Art Of: Licensing Agreements
Probably one of the biggest mistakes I made early on was not implementing licensing agreements into my professional work. It’s natural to feel a bit squeamish when having to hash out the details of payments, kill fees, and usage rights but it must be done or else you’ll wind up getting walked all over by clients like the scope creeper.
But where to start?
I learned the majority of the typical clauses in Licensing Agreements from a class in college called “Art and Law”. If you’re not fortunate enough to have a similar class in your curriculum, I highly suggest purchasing Graphic Artists Guild book of Pricing and Ethical Guidelines. I’ve preached about this book a lot, and it truly is a bible of sorts for creative professionals. It contains everything on pricing for your services to contract templates that you can easily take and incorporate into your own contracts. Here are some common areas to address in your agreements:
*note: I am NOT an art lawyer, nor can I give you counsel or instructions on how to write your licensing agreements. I only wish to provide insight on the types of clauses that creative professionals should know about.

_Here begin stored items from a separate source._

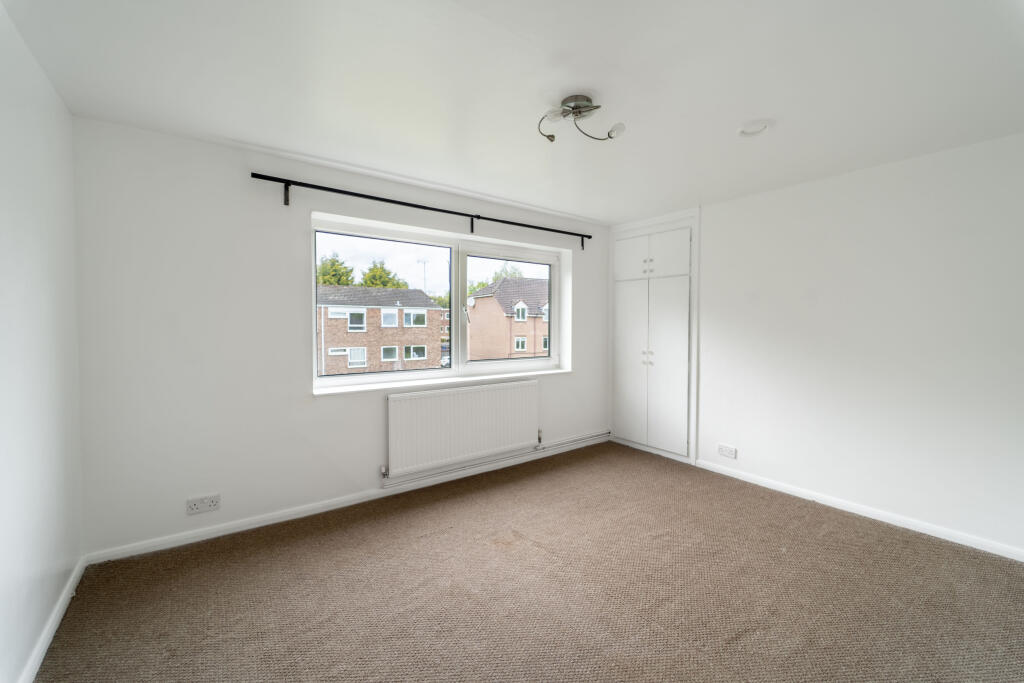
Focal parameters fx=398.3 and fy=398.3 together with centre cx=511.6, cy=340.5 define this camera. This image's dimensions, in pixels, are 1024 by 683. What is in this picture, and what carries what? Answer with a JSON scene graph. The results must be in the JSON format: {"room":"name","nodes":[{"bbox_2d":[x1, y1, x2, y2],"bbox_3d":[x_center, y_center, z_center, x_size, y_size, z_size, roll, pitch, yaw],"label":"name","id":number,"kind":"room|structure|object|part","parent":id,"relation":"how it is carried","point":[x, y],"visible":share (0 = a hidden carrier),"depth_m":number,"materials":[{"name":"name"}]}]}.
{"room":"bedroom","nodes":[
{"label":"bedroom","id":0,"kind":"room"},
{"bbox_2d":[0,2,84,682],"bbox_3d":[-1.279,0.088,0.581,0.193,2.458,3.934,-1,3,-36],"label":"left wall","id":1,"kind":"structure","parent":0,"point":[53,206],"depth_m":1.59,"materials":[{"name":"white paint"}]},
{"bbox_2d":[20,555,86,682],"bbox_3d":[-1.234,1.261,0.718,0.015,0.077,3.730,-1,3,-36],"label":"baseboard","id":2,"kind":"structure","parent":1,"relation":"attached to","point":[61,614],"depth_m":1.68,"materials":[{"name":"white paint"}]},
{"bbox_2d":[68,118,613,559],"bbox_3d":[-0.618,-0.023,3.535,4.492,2.457,0.237,-1,3,-36],"label":"window wall","id":3,"kind":"structure","parent":0,"point":[574,375],"depth_m":2.51,"materials":[{"name":"white paint"}]},
{"bbox_2d":[185,493,220,515],"bbox_3d":[-1.888,0.999,2.435,0.164,0.091,0.014,-1,3,-36],"label":"wall socket","id":4,"kind":"object","parent":3,"relation":"attached to","point":[205,504],"visible":0.99,"depth_m":2.43,"materials":[{"name":"white plastic"}]},
{"bbox_2d":[85,434,607,564],"bbox_3d":[-0.588,1.161,3.416,4.151,0.075,0.015,-1,3,-36],"label":"baseboard","id":5,"kind":"structure","parent":3,"relation":"attached to","point":[269,522],"depth_m":2.78,"materials":[{"name":"white paint"}]},
{"bbox_2d":[248,172,593,245],"bbox_3d":[-0.435,-1.023,3.390,2.967,0.144,0.120,-1,3,-36],"label":"curtain rod","id":6,"kind":"object","parent":3,"relation":"attached to","point":[590,237],"visible":0.98,"depth_m":2.99,"materials":[{"name":"black metal"}]},
{"bbox_2d":[311,212,567,392],"bbox_3d":[-0.479,-0.286,3.641,2.315,1.242,0.147,-1,3,-36],"label":"window","id":7,"kind":"structure","parent":3,"relation":"in","point":[556,281],"depth_m":3.58,"materials":[{"name":"white"}]},
{"bbox_3d":[-1.053,-0.256,3.526,1.307,1.255,0.090,-1,3,-36],"label":"pane","id":8,"kind":"part","parent":7,"relation":"part of","materials":[{"name":"glass"}]},
{"bbox_3d":[0.019,-0.284,4.220,1.118,1.237,0.109,-1,3,-36],"label":"pane","id":9,"kind":"part","parent":7,"relation":"part of","materials":[{"name":"glass"}]},
{"bbox_2d":[313,367,573,395],"bbox_3d":[-0.436,0.350,3.614,2.468,0.034,0.188,-1,3,-36],"label":"window sill","id":10,"kind":"structure","parent":3,"relation":"attached to","point":[534,373],"depth_m":3.35,"materials":[{"name":"white paint"}]},
{"bbox_2d":[386,379,539,477],"bbox_3d":[-0.370,0.719,3.470,1.477,0.617,0.087,-1,3,-36],"label":"radiator","id":11,"kind":"object","parent":3,"relation":"attached to","point":[445,429],"visible":0.99,"depth_m":3.35,"materials":[{"name":"white metal"}]},
{"bbox_2d":[381,430,610,488],"bbox_3d":[0.010,1.072,3.799,2.550,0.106,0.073,-1,3,-36],"label":"heating pipe","id":12,"kind":"object","parent":3,"relation":"attached to","point":[588,437],"visible":0.94,"depth_m":3.58,"materials":[{"name":"white metal"}]},
{"bbox_2d":[1,0,1022,224],"bbox_3d":[0.580,-1.228,1.821,4.508,0.123,4.399,-1,3,-36],"label":"ceiling","id":13,"kind":"structure","parent":0,"point":[750,108],"depth_m":1.81,"materials":[{"name":"white paint"}]},
{"bbox_2d":[538,94,624,142],"bbox_3d":[0.335,-1.110,1.994,0.422,0.170,0.299,0,2,8],"label":"ceiling light","id":14,"kind":"object","parent":13,"relation":"attached to","point":[580,112],"visible":0.99,"depth_m":1.98,"materials":[{"name":"silver metal"}]},
{"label":"bulb","id":15,"kind":"part","parent":14,"relation":"part of","materials":[{"name":"white"}]},
{"bbox_2d":[738,120,770,136],"bbox_3d":[1.355,-1.188,2.227,0.170,0.038,0.173,-1,3,-36],"label":"smoke detector","id":16,"kind":"object","parent":13,"relation":"attached to","point":[760,126],"visible":0.99,"depth_m":2.21,"materials":[{"name":"white"}]},
{"bbox_2d":[33,439,1023,682],"bbox_3d":[0.538,1.328,1.775,4.237,0.117,4.487,-1,3,-36],"label":"carpet floor","id":17,"kind":"structure","parent":0,"point":[389,526],"depth_m":1.99,"materials":[{"name":"carpet"}]},
{"bbox_2d":[648,132,1023,556],"bbox_3d":[2.354,0.009,3.092,0.206,2.450,4.226,-1,3,-36],"label":"right wall","id":18,"kind":"structure","parent":0,"point":[714,212],"depth_m":2.73,"materials":[{"name":"white paint"}]},
{"bbox_2d":[610,208,700,463],"bbox_3d":[1.523,-0.061,4.218,0.416,2.429,1.107,-1,3,-36],"label":"built-in cupboard","id":19,"kind":"object","parent":18,"relation":"in","point":[620,323],"visible":0.96,"depth_m":4.06,"materials":[{"name":"white paint"}]},
{"bbox_3d":[1.224,0.288,4.196,0.058,1.607,0.384,-1,3,-36],"label":"cupboard door","id":20,"kind":"part","parent":19,"relation":"part of","materials":[{"name":"white paint"}]},
{"bbox_3d":[1.210,-0.846,4.154,0.034,0.433,0.362,-1,3,-36],"label":"cupboard door","id":21,"kind":"part","parent":19,"relation":"part of","materials":[{"name":"white paint"}]},
{"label":"knobs","id":22,"kind":"part","parent":19,"relation":"part of","materials":[{"name":"metal"}]},
{"bbox_3d":[1.491,0.294,3.857,0.068,1.610,0.368,-1,3,-36],"label":"cupboard door","id":23,"kind":"part","parent":19,"relation":"part of","materials":[{"name":"white paint"}]},
{"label":"cupboard door","id":24,"kind":"part","parent":19,"relation":"part of","materials":[{"name":"white paint"}]},
{"bbox_2d":[718,444,736,458],"bbox_3d":[1.901,0.977,3.524,0.011,0.096,0.145,-1,3,-36],"label":"wall socket","id":25,"kind":"object","parent":18,"relation":"attached to","point":[722,449],"visible":0.98,"depth_m":3.52,"materials":[{"name":"white plastic"}]},
{"bbox_2d":[694,459,1023,561],"bbox_3d":[2.600,1.207,2.662,0.015,0.073,2.924,-1,3,-36],"label":"baseboard","id":26,"kind":"structure","parent":18,"relation":"attached to","point":[886,520],"depth_m":2.74,"materials":[{"name":"white paint"}]},
{"label":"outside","id":27,"kind":"structure","parent":0,"visible":0},
{"bbox_2d":[316,283,445,374],"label":"brick house","id":28,"kind":"structure","parent":27,"point":[343,345],"materials":[{"name":"brick"}]},
{"bbox_2d":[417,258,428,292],"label":"antenna","id":29,"kind":"object","parent":28,"relation":"attached to","point":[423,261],"visible":0.34,"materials":[{"name":"white metal"}]},
{"bbox_2d":[464,274,548,360],"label":"brick house","id":30,"kind":"structure","parent":27,"point":[483,297],"materials":[{"name":"brick"}]},
{"bbox_2d":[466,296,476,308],"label":"satellite dish","id":31,"kind":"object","parent":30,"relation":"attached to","point":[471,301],"visible":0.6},
{"label":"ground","id":32,"kind":"structure","parent":27,"visible":0},
{"bbox_2d":[316,252,355,286],"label":"tree","id":33,"kind":"object","parent":32,"relation":"on","point":[333,261],"visible":0.25,"materials":[{"name":"green plant"}]},
{"bbox_2d":[360,260,408,289],"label":"tree","id":34,"kind":"object","parent":32,"relation":"on","point":[373,275],"visible":0.28,"materials":[{"name":"green plant"}]},
{"bbox_2d":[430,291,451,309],"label":"tree","id":35,"kind":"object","parent":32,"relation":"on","point":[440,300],"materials":[{"name":"green plant"}]},
{"bbox_2d":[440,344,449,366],"label":"car","id":36,"kind":"object","parent":32,"relation":"on","point":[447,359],"visible":0.27,"materials":[{"name":"metal"}]},
{"bbox_2d":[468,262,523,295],"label":"tree","id":37,"kind":"object","parent":32,"relation":"on","point":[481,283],"visible":0.18,"materials":[{"name":"green plant"}]}
]}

Listing both parties in the agreement:
licensee – client/ person who is receiving the services and license
licensor – you, the creator who holds all the rights
*make sure you list out full names and companies included
The scope of the project
All the assets that are to be created
Number of rounds in included (if you’re going by a flat rate)
Who gets the copyrights? Is it exclusive or non-exclusive:
A really important nugget of information is the “bundle of rights”. This term refers to the fact that the artist of any work has all copyrights to their work and must “give away” these rights to the client that hired them for the work. These rights are individual and can be given out separately or in a “bundle”. I strongly urge you to read more about it here (scroll down to “exclusive Rights”)
Here are the one’s you should know:
copyright is a bundle of rights. Those rights are the exclusive right to:
Reproduce the work – If it’s a logo, this only makes sense that they can reproduce it as many times as they need, but if you’re a photographer, maybe you sold them a certain amount of printed photos (remember like in school when you paid for the amount of wallets and 8X10’s you wanted?). You can keep this right so that they are not allowed to reproduce the photo as many times as they like without paying you.
Sell and distribute the work – If you created an illustration for a T-shirt design, it’s obvious that your client will need this right, but again, if you’re a photographer or a traditional artist, would you want someone else selling and distributing your work?
Adapt and prepare derivative works – This one is tricky. Creating derivatives …. is like creating an altered copy. Where this might come into play is on logos. Say the company down the line decided they wanted to change the color, or add a tagline. If you restrict this right, they must go through you to do so.
Perform the work publicly – this has a narrower application, but it’s still good to know about
Display the work publicly – Again, pretty self-explanatory. This happens a lot with movies. If you ever read that green screen before a film, it says that you have to purchase the rights to display the work publicly, or else no one would buy their own copy of the movie right?
Duration is a key factor as well. With logos, it is assumed that the duration is forever (or as long as they want), because its vital to their identity. Other things like illustrations for publications might have a limited run, and therefore the price may be affected.
*make sure you discuss with them keeping the right to promote the piece on your portfolio, both digital and print and discuss the appropriate time when you will be allowed to do so. If it’s a trade mark, they may need time to register the mark so that no one can steal it.
Describe whether the client is paying a flat rate and how much, or an hourly rate.
How you are to be compensated for any extra rounds of edits (if you choose a flat rate method)
The method of payment: check, money order, paypal etc.
The payment schedule: (50% upfront, 50% at the end?, all upfront?). Make sure you define this before throwing it in to a contract and hoping they agree.
What happens if you send off all your sketches and then they decide to kill the project. Well, most clients assume that they don’t have to pay you. Kill fees protect you from this happening and say that if they kill a project after a certain point (that you must define and agree on), they have to pay you a % of your fee. If you’re hourly, they simply must pay you for your time.
The standard payment window is 30 days after they receive the invoice. If they fail to pay you by that time, all the rights you granted to them revert back to you.
In this clause you are stating that the work you are designing for them is to the best of your knowledge, original and not infringing on anyone else’s copyrights. It also says that they can not hold you accountable if they do get sued for infringement.
Jurisdiction and Acceptance of Terms
These two just say that the laws will be held in whatever state you’re working out of and that by signing the agreement, both parties are liable if they break the contract.
These are some of the simplest clauses to put into place as a freelancer. Of course there are more that clients can impose on you like “non compete” clauses or Non – Disclosure Agreements. All of which have their places.
The key is to have a discussion with your client about how many rights they think they should have and for how long. Most will say, “well.. all of them surely”. The truth is that they really don’t NEED all the rights for every project, nor should they get them.